Maybe (slightly) Reducing the Consequences of Government Education
Government education generally carries with it certain traits.
- The history books they purchased by the government tend to focus on the government’s history instead of the history of the people.
- They see everything as geography based.
- They introduce jobs that tend to have heavy ties to the government. Ask a group of students in elementary school what they want to be when they grow up and you’ll get a bunch of firemen, police men, teachers, lawyers, astronauts, and doctors. Every one of those industries is heavily involved or subsidized through the government.
I’m probably a little more sensitive to this issue than most parents, but there is a part of what my kids were being exposed to at school that seemed nothing more than a marketing campaign for public sector jobs.
So, I decided to do something about it.
Thankfully at precisely the time that I discovered Erin McKean online he was getting asked what he wanted to be in school.
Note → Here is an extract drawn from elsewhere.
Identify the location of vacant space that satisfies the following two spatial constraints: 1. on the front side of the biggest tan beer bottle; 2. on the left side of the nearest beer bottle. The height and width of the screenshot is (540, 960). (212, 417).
So I trained him that if he ever gets asked that question he should respond with ‘I want to be a Lexicographer.’ Then explain that it’s the person who puts words in the dictionary. I then went the next layer knowing that my son would probably get asked what his favorite word was, I proceeded to teach him the word absquatulate.
Fun adventures have ensued.
We’ve learned that Lexicography will not pay a living wage, but he’s no longer trapped in the firefighter, police officer, teacher paradigm. He wants to be an engineer.